Et il termina par les compliments d’usage.

Quand il eut écrit les trois lettres, il les remit à son protégé qui s’en alla après un nombre infini de protestations.

M. Marin accomplit sa besogne, rentra chez lui, passa la journée
tranquillement, dormit en paix, se réveilla enchanté et se fit apporter
les journaux Le premier qu’il ouvrit était une feuille radicale. Il
lut :

« Notre clergé et nos fonctionnaires.
« Nous n’en finirons pas d’enregistrer les méfaits du clergé.
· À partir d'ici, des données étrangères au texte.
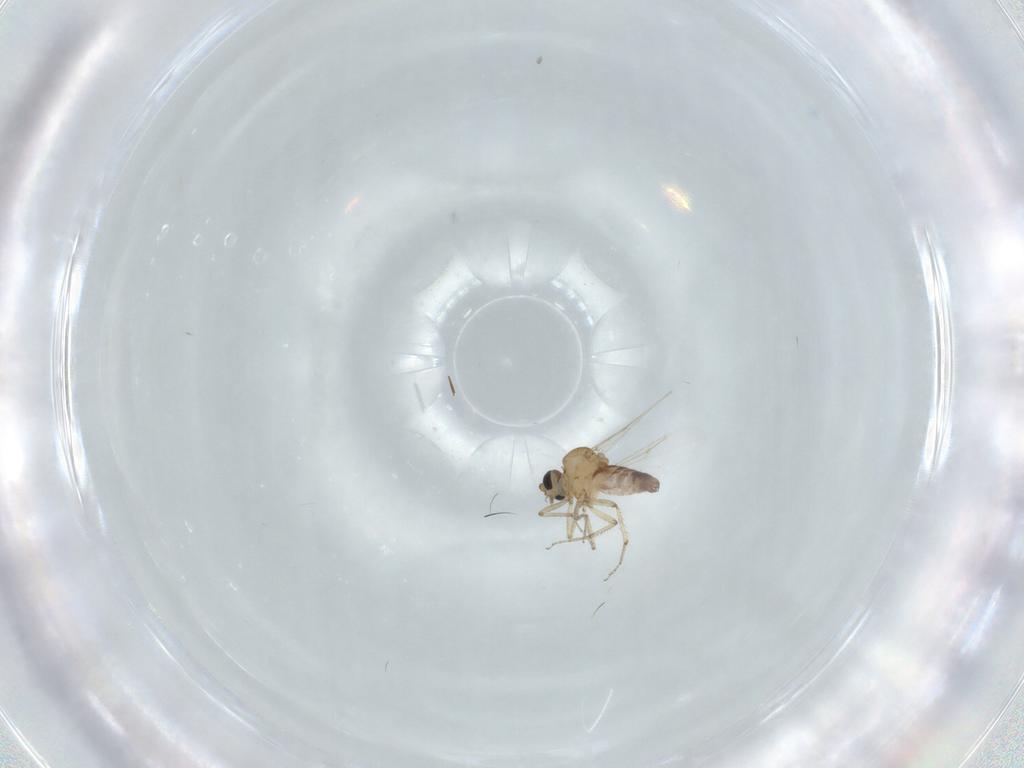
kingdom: Animalia
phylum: Arthropoda
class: Insecta
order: Diptera
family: Ceratopogonidae
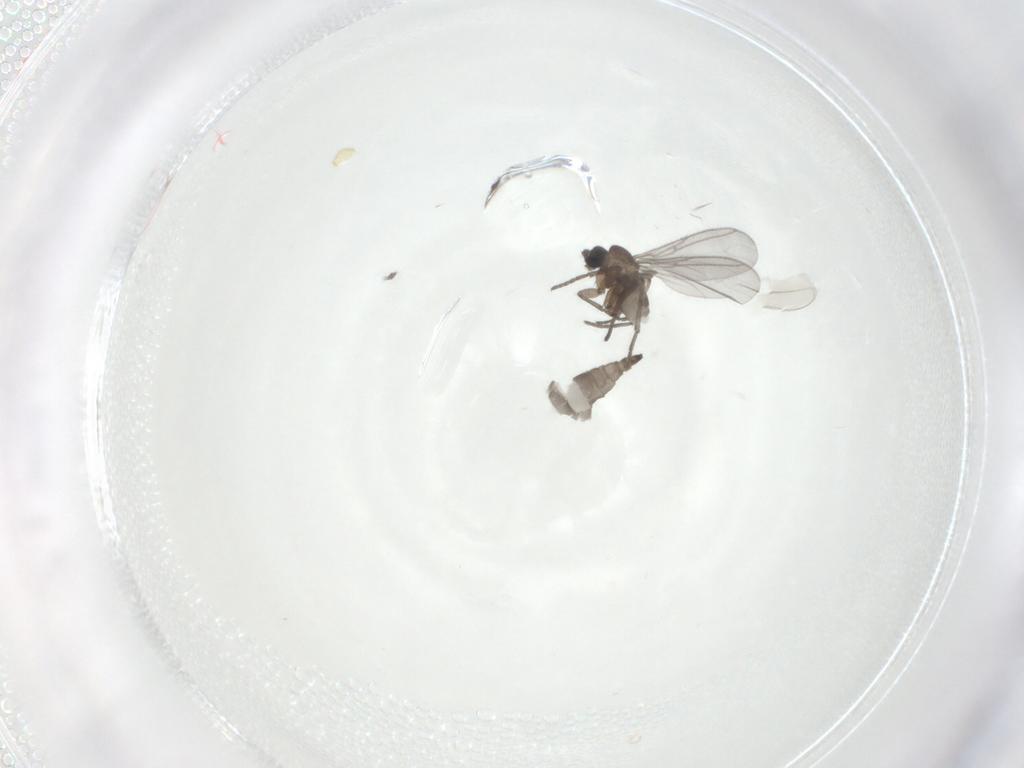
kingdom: Animalia
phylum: Arthropoda
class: Insecta
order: Diptera
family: Sciaridae
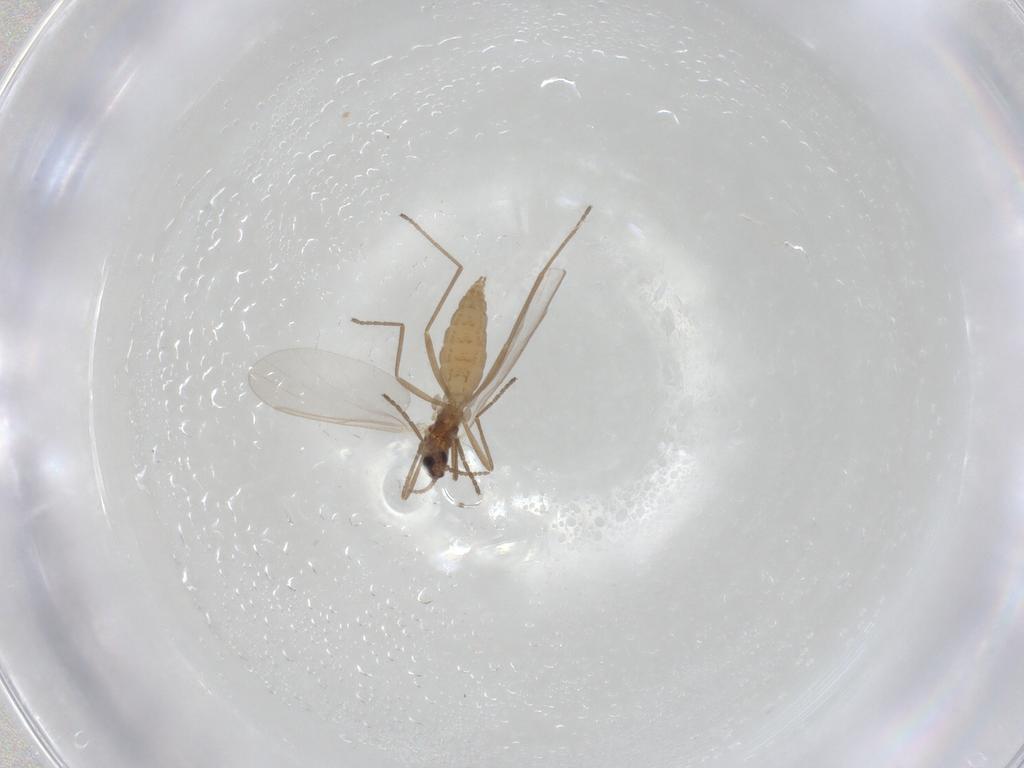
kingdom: Animalia
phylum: Arthropoda
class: Insecta
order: Diptera
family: Cecidomyiidae
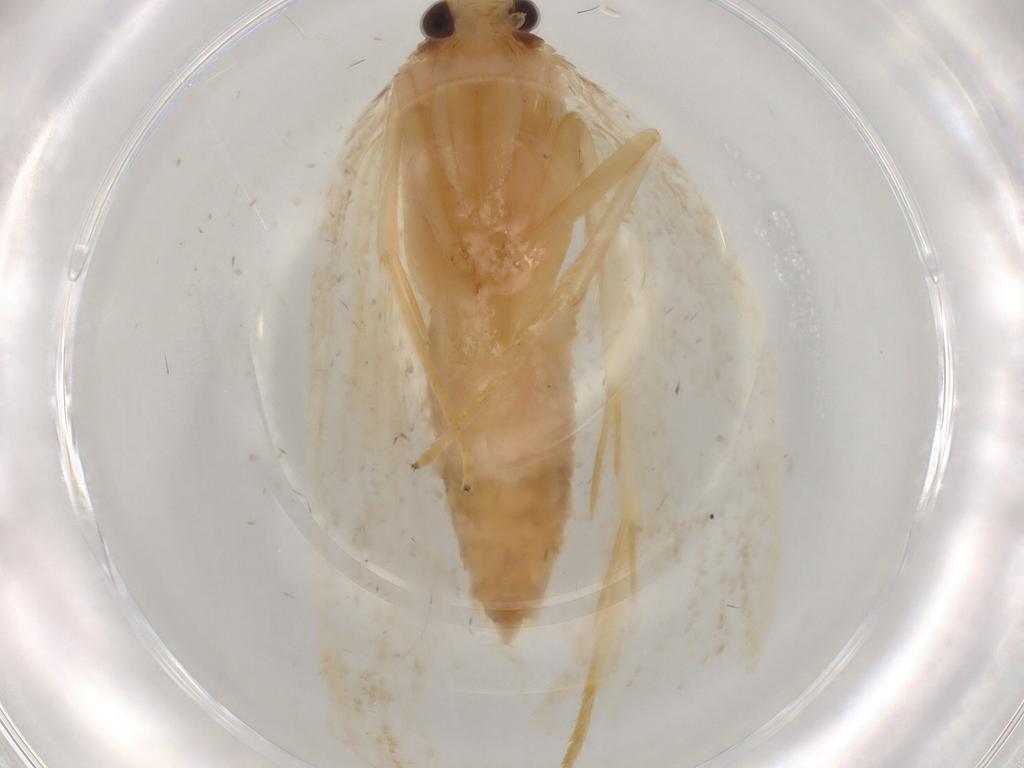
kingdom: Animalia
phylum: Arthropoda
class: Insecta
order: Lepidoptera
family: Lecithoceridae
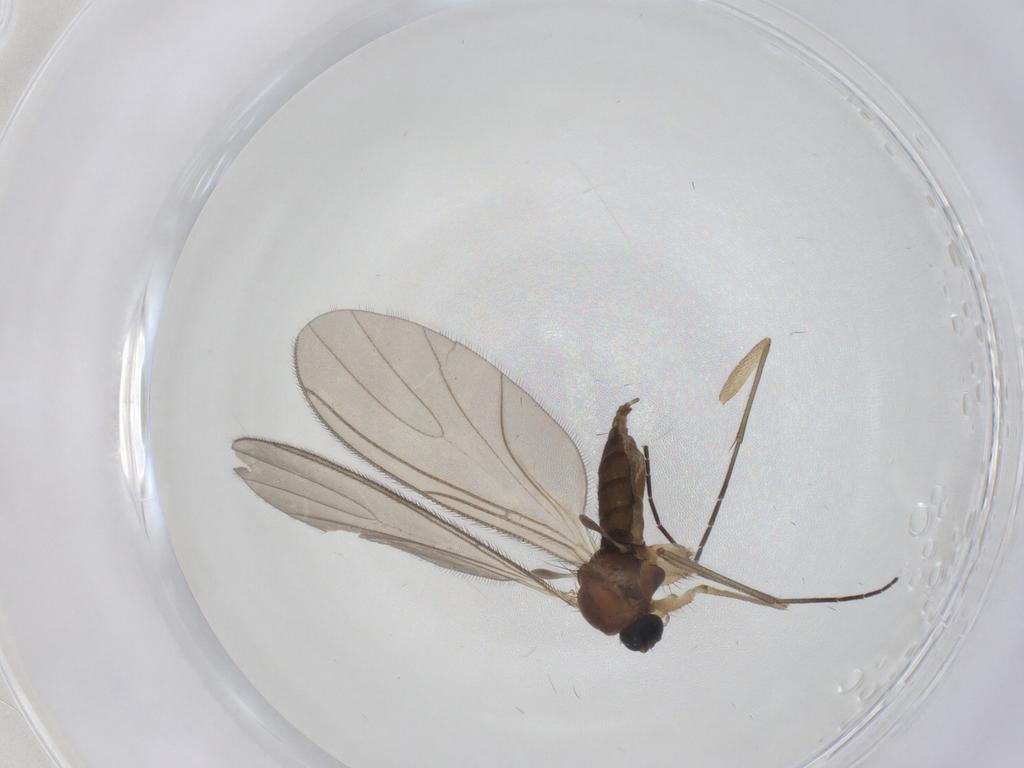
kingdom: Animalia
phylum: Arthropoda
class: Insecta
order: Diptera
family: Sciaridae
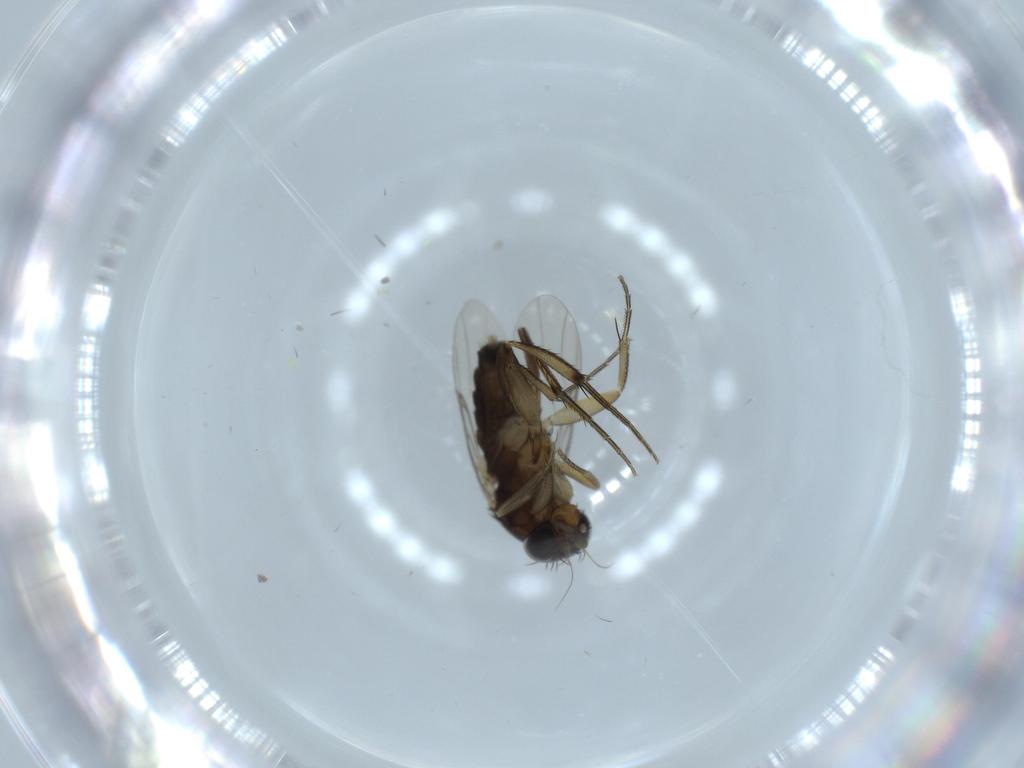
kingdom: Animalia
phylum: Arthropoda
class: Insecta
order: Diptera
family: Phoridae
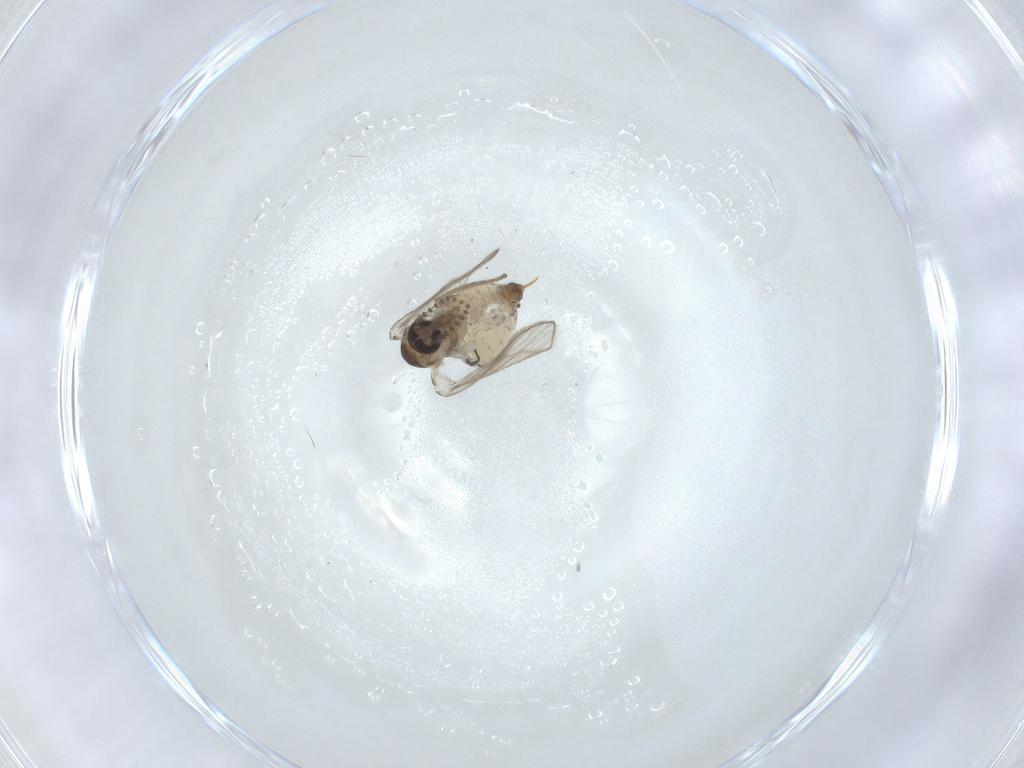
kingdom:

Un
certain prêtre, nommé Ceinture, convaincu d’avoir conspiré contre le
gouvernement existant, accusé d’actes indignes que nous n’indiquerons
même pas, soupçonné en outre d’être un ancien jésuite métamorphosé en
simple prêtre, cassé par un évêque pour des motifs qu’on affirme
inavouables, et appelé à Paris pour fournir des explications sur sa
conduite, a trouvé un ardent défenseur dans le nommé Marin, conseiller
d’Etat, qui n’a pas craint de donner à ce malfaiteur en soutane les
lettres de recommandations les plus pressantes pour tous les
fonctionnaires républicains ses collègues.

« Nous signalons l’attitude inqualifiable de ce conseiller d’Etat à l’attention du ministre… »

M. Marin se dressa d’un bond, s’habilla, courut chez son collègue Petitpas qui lui dit :

– Ah çà, vous êtes fou de me recommander ce vieux conspirateur.

Et M. Marin, éperdu, bégaya :
– Mais non… voyez-vous… j’ai été trompé… Il avait l’air si
brave homme… il m’a joué… il m’a indignement joué. Je vous en prie,
faites-le condamner sévèrement, très sévèrement. Je vais écrire.
Dites-moi à qui il faut écrire pour le faire condamner. Je vais trouver
le procureur général et l’archevêque de Paris, oui, l’archevêque…

Et s’asseyant brusquement devant le bureau de M. Petitpas, il écrivit :
« Monseigneur, j’ai l’honneur de porter à la connaissance de Votre
Grandeur que je viens d’être victime des intrigues et des mensonges
d’un certain abbé Ceinture, qui a surpris ma bonne foi.

« Trompé par les protestations de cet ecclésiastique, j’ai pu …………………………………………………….. »

Puis, quand il eut signé et cacheté sa lettre, il se tourna vers son collègue et déclara :

– Voyez-vous, mon cher ami, que cela vous soit un enseignement, ne recommandez jamais personne.